Dzień w sanktuarium Matki Bożej w Lourdes rozpoczęliśmy od obejrzenia filmu o św. Bernadecie i objawieniach, potem była Msza św. w kaplicy, a po niej udaliśmy się na Drogę Krzyżową, którą poprowadziła s. Katarzyna (Rycerka Niepokalanej z naszej parafii). Zwiedzanie sanktuarium rozpoczęliśmy od Bazyliki Różańcowej, na sklepieniu której przedstawione są tajemnice Różańca św. Pomiędzy tą bazyliką a Bazyliką Niepokalanie Poczętej znajduje się tzw. Krypta wydrążona w skale sąsiadującej z Grotą Objawień. Jest to miejsce, gdzie przechowuje się relikwie św. Bernadety, a przeznaczone jest na cichą adorację i modlitwę indywidualną. Natomiast witraże w Bazylice Górnej przedstawiają życie Maryi Dziewicy od narodzin po proklamowanie dogmatu o Niepokalanym Poczęciu przez Piusa IX w 1854 r. oraz po objawienia w Lourdes w 1858 r. Ale najważniejszym miejscem w całym sanktuarium jest Grota, w której objawiła się Matka Boża Bernadecie. To tu każdy pielgrzym dąży, aby dotknąć skały, zaczerpnąć wody ze źródła, zapalić świecę i w ciszy wypraszać potrzebne łaski za pośrednictwem Niepokalanie Poczętej.
W czasie wieczornej procesji różańcowej ze światłami modliliśmy się i śpiewaliśmy po polsku. Tysiące pielgrzymów niosło zapalone świece i aleja prowadząca do sanktuarium stała się żywym znakiem ludzkich, zapalonych serc.
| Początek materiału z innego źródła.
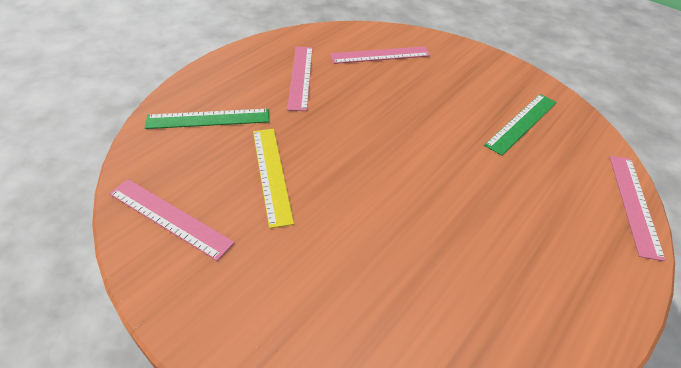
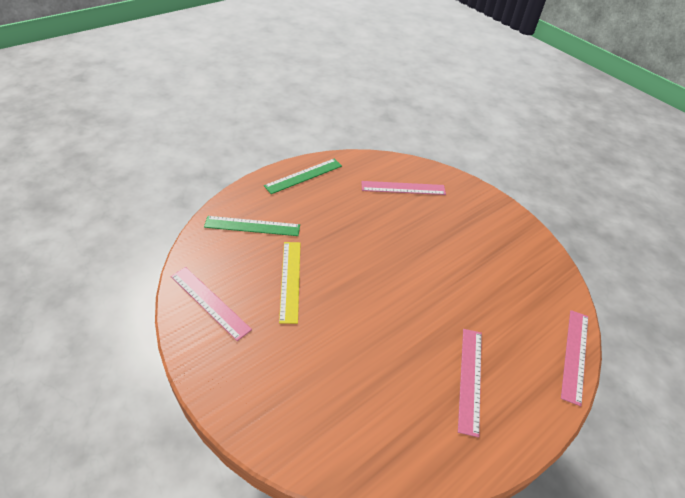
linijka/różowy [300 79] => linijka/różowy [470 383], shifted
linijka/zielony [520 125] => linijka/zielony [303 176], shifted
Następnego dnia po polskiej Mszy św. w Grocie Objawień wyruszyliśmy w dalszą drogę przez Hiszpanię do Portugalii. Przed samą Fatimą złapała nas burza, a potem na niebie ukazała się piękna tęcza, która towarzyszyła nam już do samej Fatimy. Przypomniał mi się "cud Słońca" podczas objawień w Fatimie. Wieczorem poszliśmy na procesję ze świecami, w której podobnie jak w Lourdes uczestniczyło tysiące pielgrzymów. W czasie naszego "dnia fatimskiego" odmówiliśmy Różaniec w kaplicy objawień, uczestniczyliśmy w Mszy św. na placu przed Bazyliką oraz odprawialiśmy Drogę Krzyżową do oddalonego o 2 km Aljustrel, miejsca gdzie objawił się Anioł dzieciom: Franciszkowi, Hiacyncie i Łucji. W Fatimie zakupiliśmy też figurę Matki Bożej do naszego parafialnego kościoła.
Podczas Mszy św. w kaplicy Matki Bożej Bolesnej odbyła się uroczystość przyjęcia nowych członków do Rycerstwa Niepokalanej, którego idee przedstawiła pielgrzymom s. Katarzyna. W wieczornej procesji miałam ten zaszczyt, by nieść nasz znak Radia Maryja na czele wraz z innymi sztandarami i czułam się jak prawdziwa rycerka Niepokalanej, która niesie znak Maryi i prowadzi ludzi do Boga.
Nasz dalszy szlak pielgrzymi wiódł powrotną drogą przez Hiszpanię do Avili, miasta św. Teresy od Jezusa i Madrytu, stolicy Hiszpanii. Zawitaliśmy też do Saragossy, gdzie znajduje się najstarsze sanktuarium maryjne na świecie, w którym czczona jest Matka Boża na Kolumnie zwana Pilar, oraz do Barcelony, znanej z licznych dzieł architekta Gaudiego.
Dziękczynienie za duchową opiekę, za troskę naszym siostrom oraz za fachowość naszym kierowcom złożyliśmy podczas Mszy św. w Baden-Baden. Pielgrzymkę zakończyliśmy Mszą św. pod polskim niebem, w której dziękowaliśmy Bogu za te cudowne dni, za to, że powraca syn marnotrawny i odnajduje się zagubiona owca. A takie zdarzenia miały miejsce na naszej pielgrzymce.